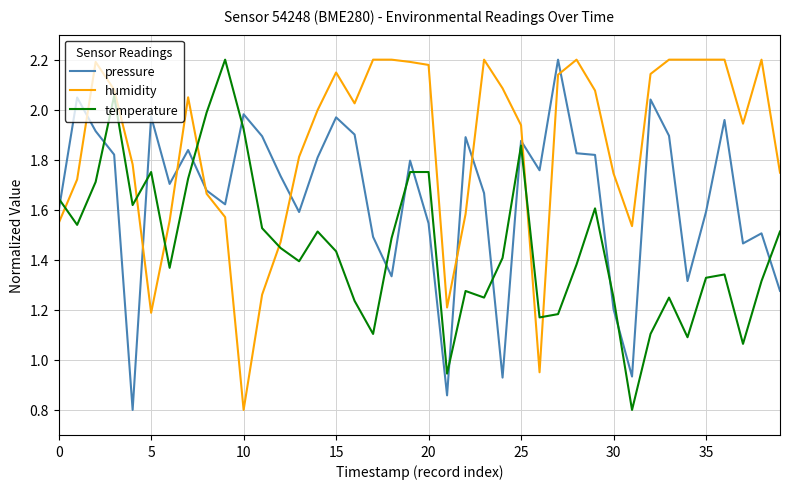

True or false: humidity and pressure cross at least once.

True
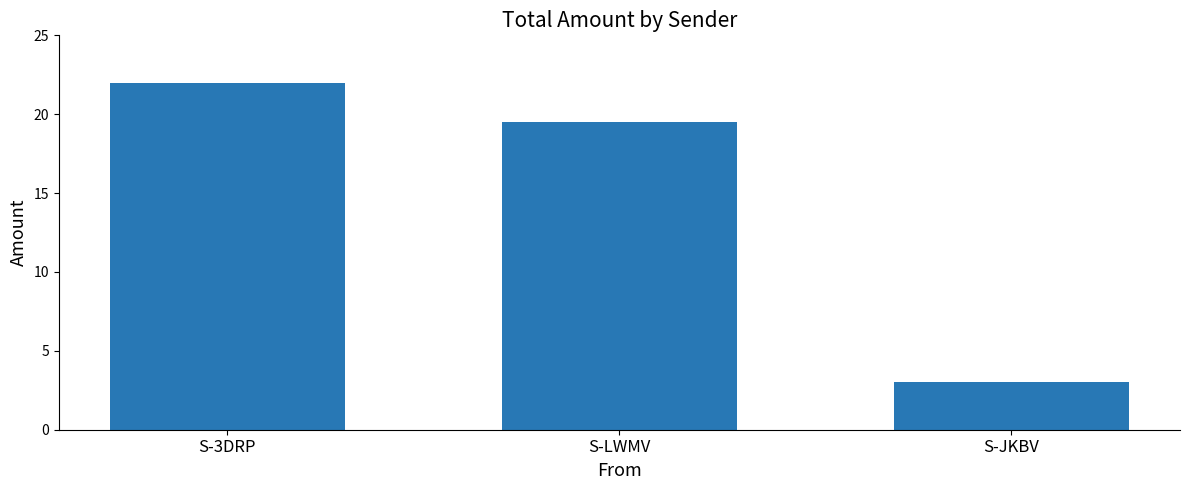

What is the change in value from S-LWMV to S-JKBV?

-16.5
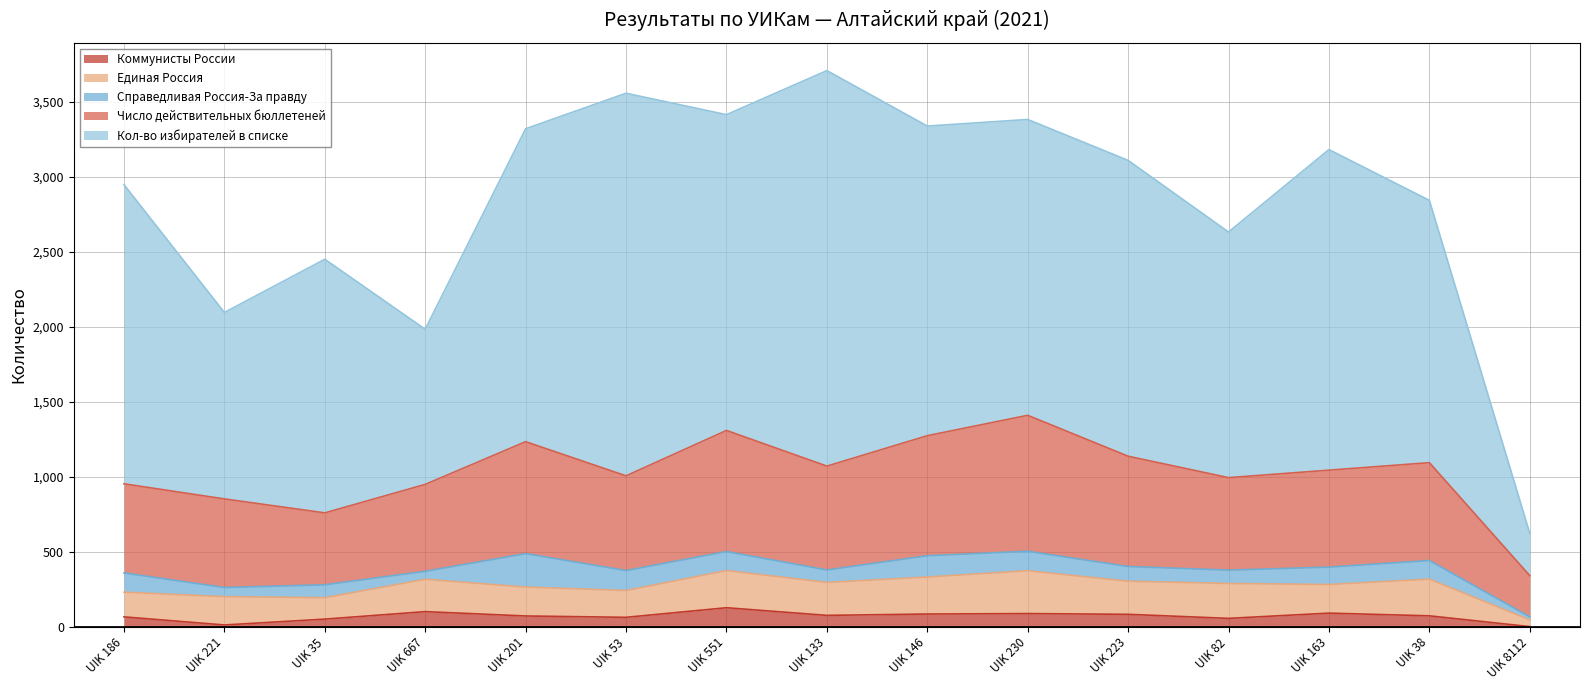

What are all the series names shown in the legend?

Коммунисты России, Единая Россия, Справедливая Россия-За правду, Число действительных бюллетеней, Кол-во избирателей в списке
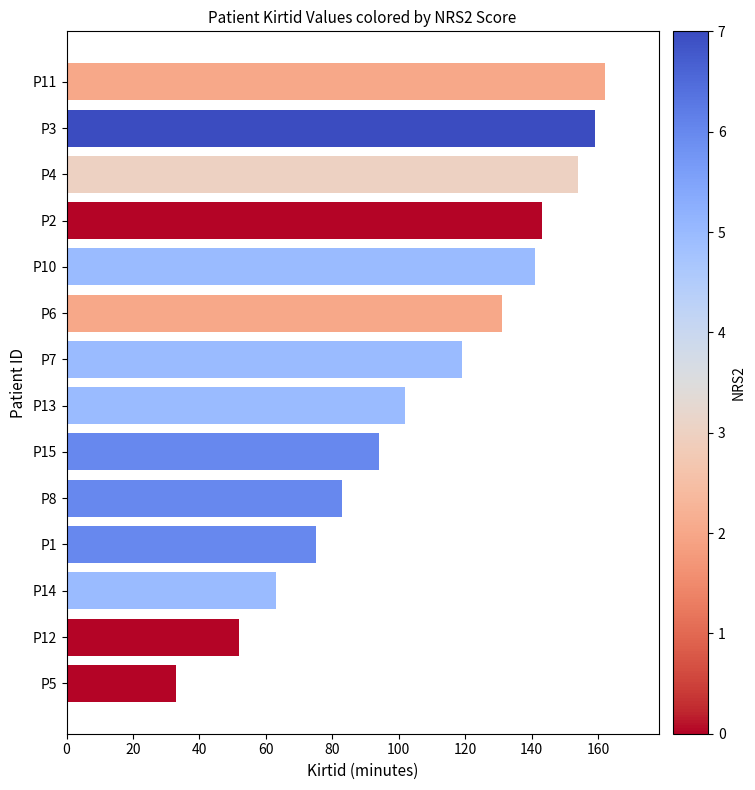

What is the maximum value shown in the chart?

162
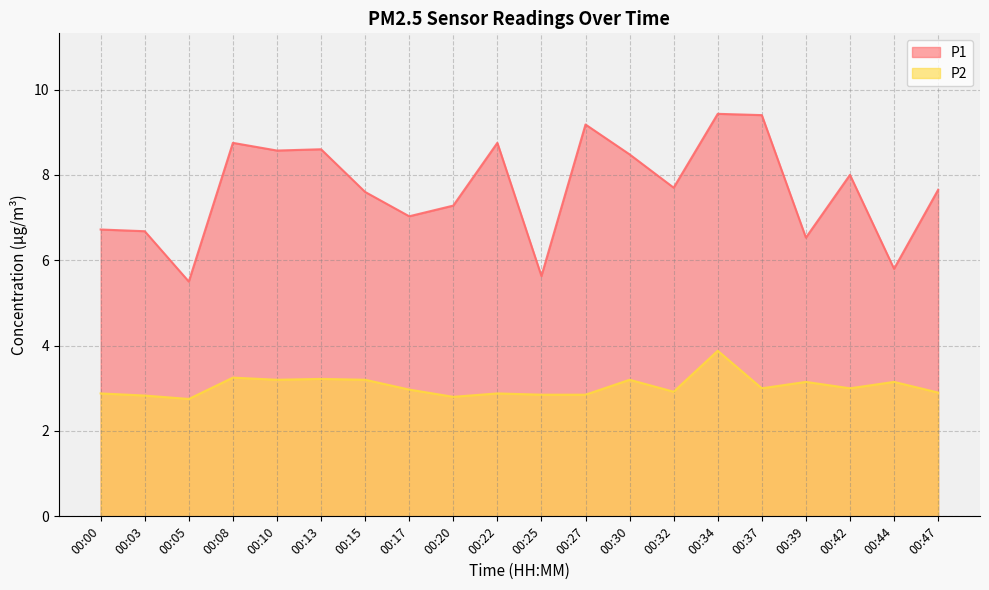

The value of P2 at 00:47 is 2.9. True or false?

True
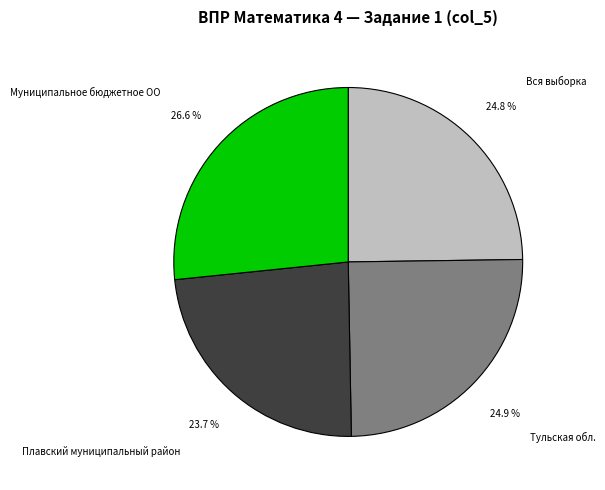

Count the number of slices in the pie.

4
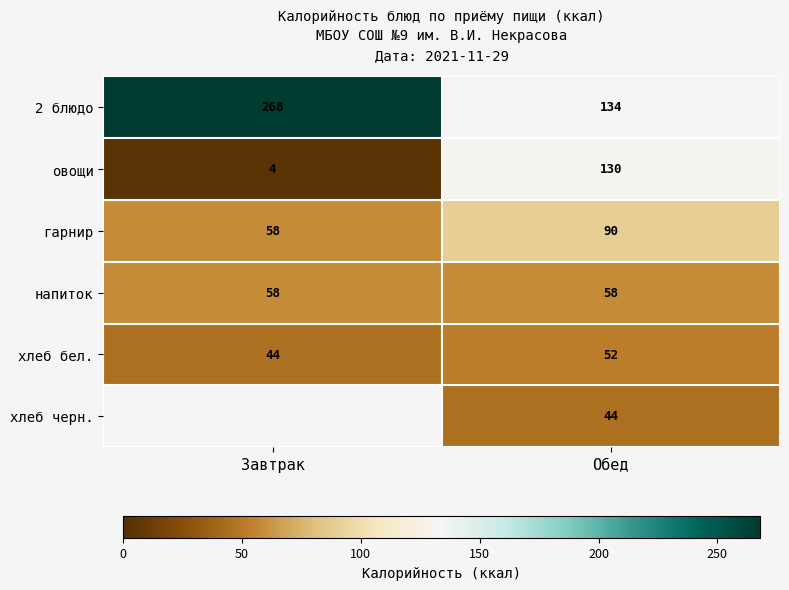

What is the difference between the maximum and minimum values in the 2 блюдо series?

134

Task instructions:
Rewrite all of the records above with "legend" replaced by "key", keeping everything else unchanged. Leave out the pictures.

Answer below:
True or false: humidity and pressure cross at least once.

True

What is the change in value from S-LWMV to S-JKBV?

-16.5

What are all the series names shown in the key?

Коммунисты России, Единая Россия, Справедливая Россия-За правду, Число действительных бюллетеней, Кол-во избирателей в списке

What is the maximum value shown in the chart?

162

The value of P2 at 00:47 is 2.9. True or false?

True

Count the number of slices in the pie.

4

What is the difference between the maximum and minimum values in the 2 блюдо series?

134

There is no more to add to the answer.